Nacido de la espesa trama de la vida, el pensamiento ha conseguido no obstante superar el umbral que le ligaba a la experiencia inmediata, y en ese mismo trono es donde también pueden crecer con mayor facilidad las perversiones de aquel, donde se le da la oportunidad de tomar su poder en la forma más despótica que quepa imaginar. El hijo del pensamiento rompe el vientre de su madre la existencia y en nombre de sí mismo inaugura la nueva vida de su limbo particular en la que la representación de las cosas sustituye a esas mismas cosas, en la que la óptica y la visión comprenden la totalidad de los objetos sobre los que ese ojo demoníaco se posa con frecuencia inusitada.

Este hijo violento ha arrebatado a la carne el dominio de los acontecimientos, con la promesa de componerlos más tarde en el seno propio de las más altas cimas espirituales, con el sacrificio de la inmersión absoluta y sin condiciones en la vida, siempre asegurando para nosotros el destello puro de la trascendencia y la plenitud. En nombre de Dios se levantó un día el pensamiento, en nombre de la superación de Dios pensamos un pensamiento aún más alto, por tanto, un fuego más divino que lo propiamente divino, y el juicio ilustrado confió en su frágil estructura para llevar a cabo una odisea de la que aún no hemos salido. Hemos destruido, en efecto, a Dios, pero no hemos sido capaces de sustituir el fantasma de oquedad que su infinita presencia había provocado; hemos confiado en la fuerza propia de un juicio quebradizo e inestable, que se alimenta en efecto de una experiencia vital no menos frágil e inestable.

-----

* **Tarea asignada A**
Responde según el fragmento:
(i) ¿De qué ha nacido el pensamiento?
(ii) En la nueva vida del limbo particular del hijo del pensamiento, ¿qué sustituye a las cosas?
(iii) ¿A quién dice el fragmento que hemos destruido?
* **Tarea asignada B**
Reescribe de forma más breve el párrafo del fragmento que empieza por «Este hijo violento ha arrebatado», conservando sus datos principales.
El listado no interviene en nada de esto.

* **Información proporcionada**
-----

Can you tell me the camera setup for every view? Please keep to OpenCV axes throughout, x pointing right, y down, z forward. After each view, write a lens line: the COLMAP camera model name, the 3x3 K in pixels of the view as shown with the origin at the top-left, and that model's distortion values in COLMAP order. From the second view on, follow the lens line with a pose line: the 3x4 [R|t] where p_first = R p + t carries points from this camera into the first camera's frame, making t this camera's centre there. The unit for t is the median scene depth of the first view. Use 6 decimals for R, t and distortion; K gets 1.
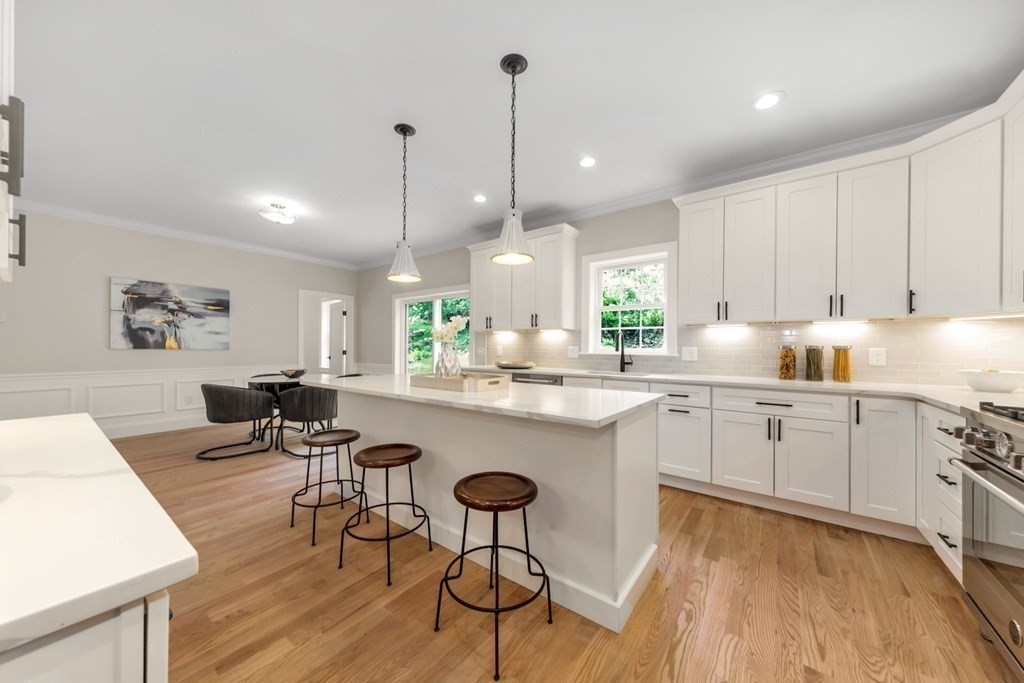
lens RADIAL K [[352.6, 0, 507.9], [0, 352.6, 346.6], [0, 0, 1]] dist [0.000672, 0.000055]
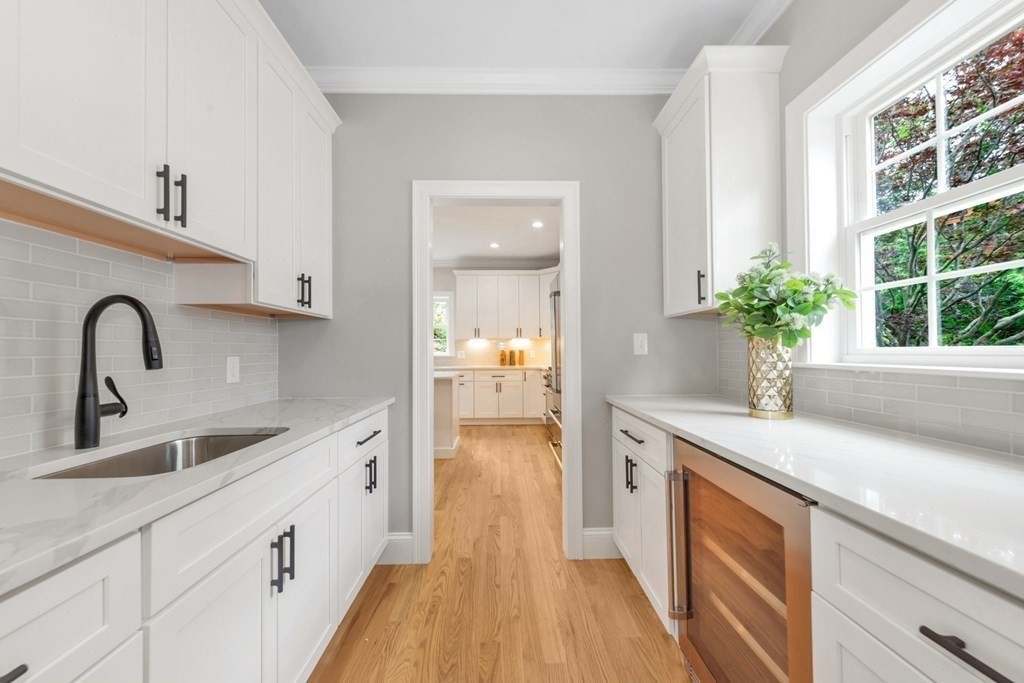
lens RADIAL K [[455.1, 0, 510.8], [0, 455.1, 345.2], [0, 0, 1]] dist [0.000429, -0.000117]
pose [[0.774053, -0.002615, 0.633116, -0.540771], [0.010350, 0.999910, -0.008524, -0.004240], [-0.633037, 0.013151, 0.774010, -0.688441]]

-----

* **Solución del ejercicio A**
(i) De la espesa trama de la vida.
(ii) La representación de las cosas.
(iii) A Dios.

* **Solución del ejercicio B**
El pensamiento quitó a la carne el dominio de los acontecimientos. Prometió recomponerlos en las más altas cimas espirituales a cambio de renunciar a sumergirse por completo en la vida, y aseguró el destello de la trascendencia y la plenitud. Se alzó primero en nombre de Dios y luego, para superarlo, pensamos un pensamiento más alto, un fuego más divino que lo divino. Así, el juicio ilustrado emprendió una odisea de la que aún no hemos salido. Destruimos a Dios, pero no supimos llenar el vacío que dejó su presencia. Confiamos en un juicio frágil e inestable, alimentado por una experiencia vital igual de frágil.